• Task prompt: The data below calls for an exact copy.

• Extracted records:
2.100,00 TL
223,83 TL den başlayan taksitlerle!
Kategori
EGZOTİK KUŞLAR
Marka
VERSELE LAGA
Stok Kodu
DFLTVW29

• Task answer:
2.100,00 TL
223,83 TL den başlayan taksitlerle!
Kategori
EGZOTİK KUŞLAR
Marka
VERSELE LAGA
Stok Kodu
DFLTVW29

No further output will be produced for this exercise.